Добрый день, уважаемая редакция газеты «Троицкий вариант»!
С большим интересом читаю вашу газету. По нынешним мрачным временам она одна из немногих, относящихся к своим читателям уважительно. То есть не считающая его идиотом, способным проглотить любую пропагандистскую чушь…
Только что прочитал у вас интересный материал из истории Харьковского физтеха. Не знаю, будут ли вам интересны небольшие зарисовки из истории другого научного центра — обнинского ФЭИ, основанного одним из представителей выдающейся харьковской плеяды — Александром Лейпунским. Речь идет о его выдающихся обнинских учениках.

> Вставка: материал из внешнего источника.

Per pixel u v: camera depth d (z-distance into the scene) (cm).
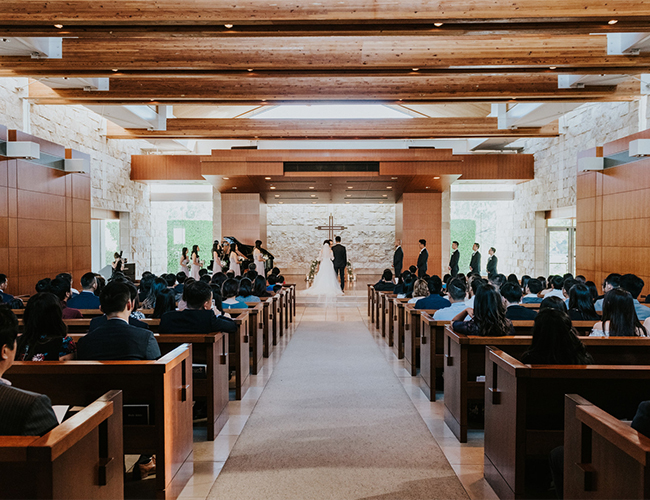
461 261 2242
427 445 351
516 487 255
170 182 1770
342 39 733
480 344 348
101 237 1636
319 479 296
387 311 786
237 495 276
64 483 162
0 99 955
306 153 1303
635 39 671
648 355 329
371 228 2014
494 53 729
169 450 272
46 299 277
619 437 161
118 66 745
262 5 539
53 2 539
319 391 495
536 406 263
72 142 1265
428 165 1243
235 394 475
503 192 1898
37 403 156
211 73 774
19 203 891
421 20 544
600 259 1037
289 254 2023
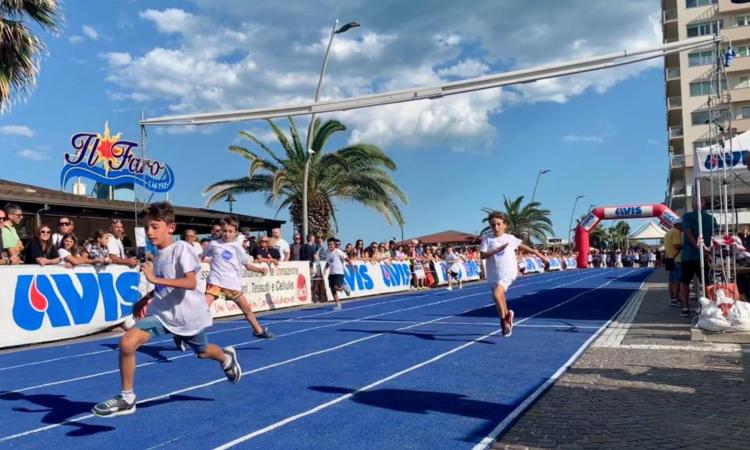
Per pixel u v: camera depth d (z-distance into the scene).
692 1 60.09
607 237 113.81
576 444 4.52
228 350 6.01
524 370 7.23
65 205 18.50
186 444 4.79
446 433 4.89
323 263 20.52
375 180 26.67
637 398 5.75
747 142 10.73
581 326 11.08
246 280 16.31
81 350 10.05
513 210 61.22
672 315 12.29
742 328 8.59
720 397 5.71
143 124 14.70
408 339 10.08
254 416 5.54
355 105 13.89
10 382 7.43
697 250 11.35
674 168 61.53
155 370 7.91
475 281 34.84
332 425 5.20
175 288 5.51
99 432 5.18
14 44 13.90
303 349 9.30
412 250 27.72
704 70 59.12
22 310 10.69
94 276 12.19
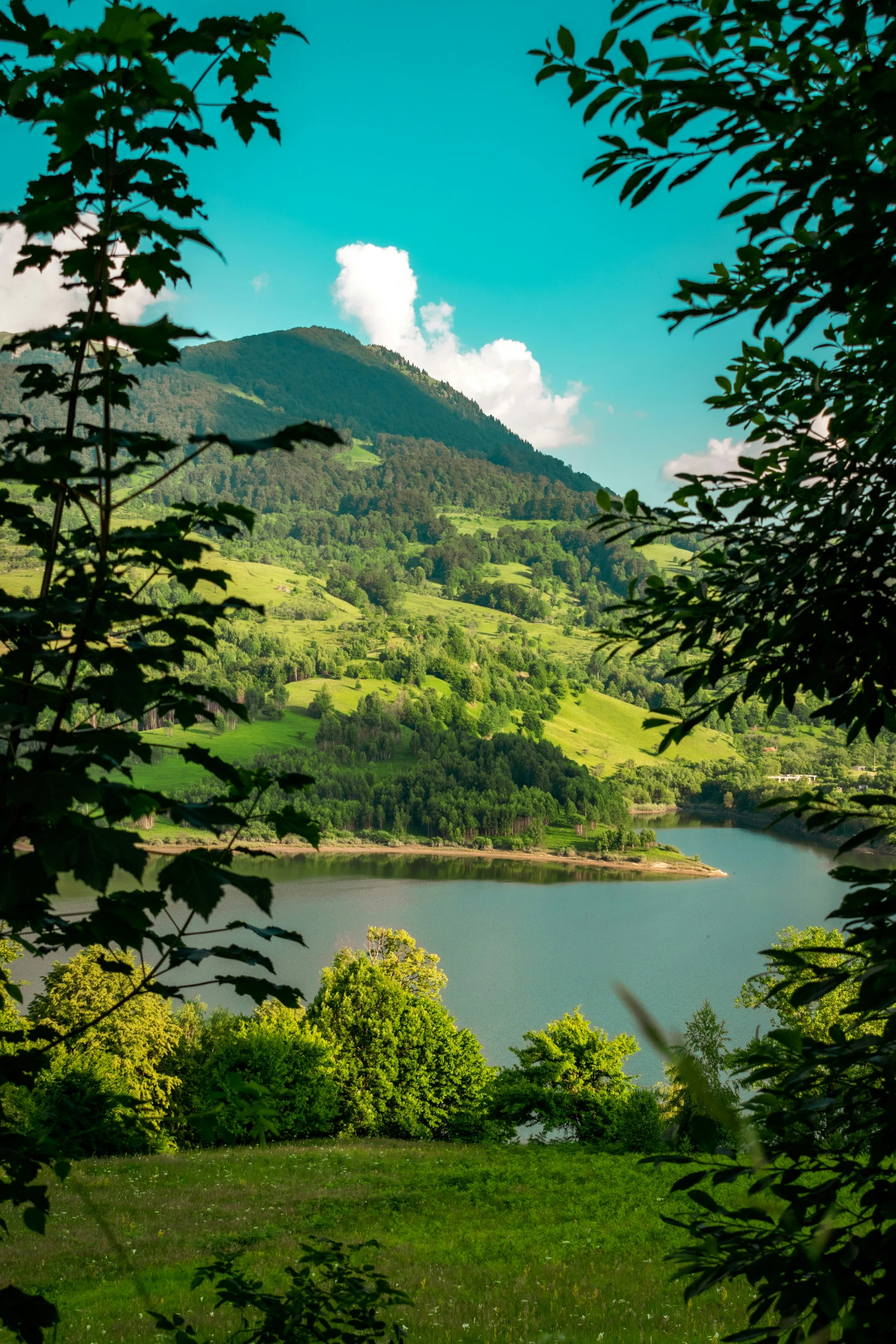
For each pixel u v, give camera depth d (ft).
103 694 7.95
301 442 6.61
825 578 11.02
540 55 9.14
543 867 536.01
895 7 7.51
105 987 124.77
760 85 8.54
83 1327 43.93
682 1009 281.13
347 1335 15.02
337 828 595.47
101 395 8.14
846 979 7.63
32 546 9.07
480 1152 122.93
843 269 7.13
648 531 12.77
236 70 8.37
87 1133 8.85
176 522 8.57
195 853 7.96
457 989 304.71
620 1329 41.37
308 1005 166.30
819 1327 6.14
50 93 8.02
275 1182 99.76
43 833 7.26
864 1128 7.32
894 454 10.78
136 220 7.62
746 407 12.24
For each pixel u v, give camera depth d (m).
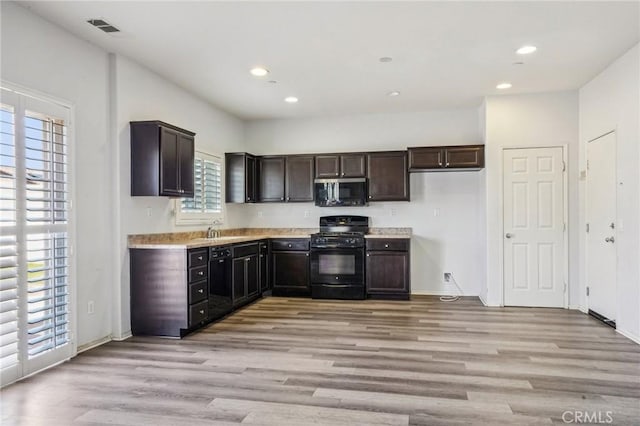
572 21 3.23
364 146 6.29
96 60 3.69
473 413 2.40
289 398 2.62
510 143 5.21
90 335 3.63
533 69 4.30
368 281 5.75
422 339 3.84
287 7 2.99
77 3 2.92
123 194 3.92
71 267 3.37
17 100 2.92
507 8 3.02
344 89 4.98
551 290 5.13
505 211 5.25
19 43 2.96
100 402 2.57
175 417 2.38
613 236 4.20
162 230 4.50
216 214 5.73
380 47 3.72
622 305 3.99
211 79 4.59
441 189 6.03
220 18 3.16
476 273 5.93
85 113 3.56
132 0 2.88
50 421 2.34
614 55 3.94
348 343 3.74
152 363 3.25
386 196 5.92
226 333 4.09
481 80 4.65
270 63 4.12
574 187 5.04
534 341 3.76
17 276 2.88
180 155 4.32
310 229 6.46
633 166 3.79
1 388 2.77
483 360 3.27
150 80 4.33
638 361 3.23
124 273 3.95
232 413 2.42
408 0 2.90
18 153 2.91
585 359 3.28
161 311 3.98
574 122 5.03
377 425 2.27
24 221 2.94
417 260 6.11
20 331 2.92
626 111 3.90
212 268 4.44
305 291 5.95
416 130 6.11
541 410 2.43
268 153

С уважением, Алексей Мельников, Калуга
Ядерный реактор в космосе
Октябрь 1970-го. Газета «Правда». Маленький квадратик с сухим сообщением ТАСС: «3 октября 1970 года в Советском Союзе произведен очередной запуск искусственного спутника Земли „Космос-367“. На его борту установлена научная аппаратура, предназначенная для продолжения исследований космического пространства. Спутник оснащен передатчиком. Радиотелеметрическая система шлет сигналы в координационно-вычислительный центр». И всё-то у «Космоса-367» хорошо, всё-то штатно.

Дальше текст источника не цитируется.